Industry Research

Happy 30th Anniversary LCT Magazine

Posted on February 13, 2013 by Sara Eastwood-McLean - Also by this author

A little tidbit that many of you may not know: LCT Magazine was founded in 1983 and our first issue was published in April. Our parent company, Bobit Business Media, purchased LCT after three issues and Ty Bobit personally was the designated publisher and sales manager. He was 30 years old when he took the reins. The entire publication was created in black and white — no color! The big news at the time was the debut of the all-new velour interior limo with center console to hold the first car phone. It is bigger than a boot box and truly hysterical to look back at.

LCT Magazine, originally named Limousine & Chauffeur, was the first step in tying the industry together. Up to that point, it was simply a small, fragmented group of family owned businesses that minded their own stores and did not know the first thing about “networking” or “collaborating.”

The response to the printed piece was so great that we decided to see what would happen if we held an industry event — a party of sorts to bring our advertisers and our readers together under one roof. Thus, the first-ever show was born in 1984. We chose Caesar’s Palace in Atlantic City to host this inaugural event. The National Limousine Association was formed at that Show by a group of operators who met in the coffee shop as the Show was going on. Ty Bobit was named an honorary founding father of the NLA and throughout the 1980s worked alongside the NLA to solidify and legitimize this business. And, by connecting operators coast-to-coast with a means to communicate, the seed was planted for evolution. 

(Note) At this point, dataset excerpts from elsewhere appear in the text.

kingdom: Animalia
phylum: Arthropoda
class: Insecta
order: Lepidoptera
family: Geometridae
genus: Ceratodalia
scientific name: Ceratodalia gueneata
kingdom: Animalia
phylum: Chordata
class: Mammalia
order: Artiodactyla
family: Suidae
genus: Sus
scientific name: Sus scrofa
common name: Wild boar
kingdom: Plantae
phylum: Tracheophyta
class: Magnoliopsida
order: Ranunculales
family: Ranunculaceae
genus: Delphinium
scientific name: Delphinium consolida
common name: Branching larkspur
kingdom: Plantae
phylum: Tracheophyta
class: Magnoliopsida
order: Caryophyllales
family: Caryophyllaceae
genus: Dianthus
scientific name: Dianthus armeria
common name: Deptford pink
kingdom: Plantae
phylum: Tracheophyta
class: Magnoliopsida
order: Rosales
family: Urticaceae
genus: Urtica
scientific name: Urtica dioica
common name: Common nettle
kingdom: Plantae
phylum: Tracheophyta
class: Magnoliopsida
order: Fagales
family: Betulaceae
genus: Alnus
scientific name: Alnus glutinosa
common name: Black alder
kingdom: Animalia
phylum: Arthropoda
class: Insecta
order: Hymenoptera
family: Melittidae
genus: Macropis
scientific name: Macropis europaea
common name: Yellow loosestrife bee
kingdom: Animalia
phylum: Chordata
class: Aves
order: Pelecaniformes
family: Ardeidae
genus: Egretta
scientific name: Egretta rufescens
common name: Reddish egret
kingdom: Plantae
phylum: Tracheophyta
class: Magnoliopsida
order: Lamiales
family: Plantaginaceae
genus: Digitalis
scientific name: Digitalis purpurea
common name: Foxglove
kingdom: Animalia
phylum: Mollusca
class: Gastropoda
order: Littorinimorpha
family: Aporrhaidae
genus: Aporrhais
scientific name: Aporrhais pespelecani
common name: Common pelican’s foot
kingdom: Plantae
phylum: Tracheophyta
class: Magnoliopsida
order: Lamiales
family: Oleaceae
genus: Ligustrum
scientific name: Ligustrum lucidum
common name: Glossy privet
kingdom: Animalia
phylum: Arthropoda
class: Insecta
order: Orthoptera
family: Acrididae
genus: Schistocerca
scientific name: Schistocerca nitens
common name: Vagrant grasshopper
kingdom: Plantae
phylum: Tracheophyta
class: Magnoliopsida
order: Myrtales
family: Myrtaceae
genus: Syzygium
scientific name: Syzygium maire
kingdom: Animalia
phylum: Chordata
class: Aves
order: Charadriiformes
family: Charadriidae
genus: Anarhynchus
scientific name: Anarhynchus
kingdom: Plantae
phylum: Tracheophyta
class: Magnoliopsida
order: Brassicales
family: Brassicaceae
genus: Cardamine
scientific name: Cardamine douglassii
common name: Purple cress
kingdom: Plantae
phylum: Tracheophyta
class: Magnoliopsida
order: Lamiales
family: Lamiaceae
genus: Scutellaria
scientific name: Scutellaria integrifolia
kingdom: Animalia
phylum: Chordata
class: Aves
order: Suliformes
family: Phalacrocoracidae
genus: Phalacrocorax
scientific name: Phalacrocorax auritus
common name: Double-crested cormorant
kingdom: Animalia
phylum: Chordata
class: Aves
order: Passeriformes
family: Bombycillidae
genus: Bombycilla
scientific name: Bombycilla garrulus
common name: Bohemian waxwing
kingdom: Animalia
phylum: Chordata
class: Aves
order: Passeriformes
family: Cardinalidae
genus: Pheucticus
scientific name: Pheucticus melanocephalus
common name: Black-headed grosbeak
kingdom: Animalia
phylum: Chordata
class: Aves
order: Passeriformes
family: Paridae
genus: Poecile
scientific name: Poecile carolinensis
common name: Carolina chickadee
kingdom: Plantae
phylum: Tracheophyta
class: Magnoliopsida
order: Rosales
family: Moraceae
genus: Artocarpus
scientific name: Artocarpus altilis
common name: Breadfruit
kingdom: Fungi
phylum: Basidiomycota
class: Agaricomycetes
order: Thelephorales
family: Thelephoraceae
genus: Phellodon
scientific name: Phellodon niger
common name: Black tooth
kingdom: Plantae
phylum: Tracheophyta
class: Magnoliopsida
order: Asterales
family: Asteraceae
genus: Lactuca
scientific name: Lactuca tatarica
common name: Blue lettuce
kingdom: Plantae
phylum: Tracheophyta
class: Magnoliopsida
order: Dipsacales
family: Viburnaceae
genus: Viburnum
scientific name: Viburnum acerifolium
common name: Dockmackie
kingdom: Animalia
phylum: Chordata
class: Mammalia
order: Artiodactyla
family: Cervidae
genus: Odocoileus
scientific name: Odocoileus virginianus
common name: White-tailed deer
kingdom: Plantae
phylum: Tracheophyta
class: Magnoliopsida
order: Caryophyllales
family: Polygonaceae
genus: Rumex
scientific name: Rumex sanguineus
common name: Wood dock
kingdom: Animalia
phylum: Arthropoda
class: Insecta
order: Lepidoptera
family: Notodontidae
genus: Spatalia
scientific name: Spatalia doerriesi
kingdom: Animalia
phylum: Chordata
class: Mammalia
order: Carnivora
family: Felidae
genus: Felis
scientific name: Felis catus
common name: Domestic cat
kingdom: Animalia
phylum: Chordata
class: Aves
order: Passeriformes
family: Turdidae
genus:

I came into the picture in 1991 as the show manager, then publisher in 1994 when Ty was promoted to president of the company. By that time, the NLA had 500 members and used our Show as its platform for meeting with all of its members. The association wanted more support. Putting on our own seminar program was a struggle. They were better equipped to handle that piece of the show while LCT managed the expo and all of the ancillary events surrounding it. So it made sense to both parties to come together and build one mega-watt industry event.

For the NLA’s part, it receives 75% of the registration revenues from the Show. Today that program is still soundly intact. The NLA members who attend the LCT events receive a special discount, but most of the fee is recycled back into the industry via the industry’s only non-profit trade association! Case in point: Last year the NLA received a Show proceeds check from LCT for $200,000. We are very proud that we can honestly state that, for more than 20 years, the NLA has received $4 million in money and marketing credits from us. And, we are happy to do it. We think that an industry that has a unified front is a more powerful and more protected group. There is strength in numbers as the adage goes.

The might and maturation of the NLA is best evidenced by its recent win with the Department of Labor in Washington, D.C. It succeeded in convincing the DOL (and the IRS for that matter) to back off on tips becoming factored as part of wage and overtime.

The feature article by LCT contributing writer Linda Jagiela, details the net effects of what this really means to your business and our industry. You must know we were literally teetering on the brink of extinction up until two months ago. This fight wasn’t won with pitchforks and torches. The DOL was met by serious-minded, button down collar operators who were able to sell respect and credibility. That, folks, is our turning point, and there is no looking back. The industry’s amateurish frat-brat era is over. You only have to watch the movie “Casino” to know that we are experiencing our own paradigm shift. We are living it as I type this. 

It’s an exciting time for the up-and-up companies that have been burdened by illegal operators and cutthroat competition. If you can’t sell class, trust and credibility, you can’t survive this business anymore. That only means more open doors for us. We want to be attractive to prospective banks and even buyers.

I salute you. We are excited and extremely optimistic about where this industry is heading. Keep being excellent.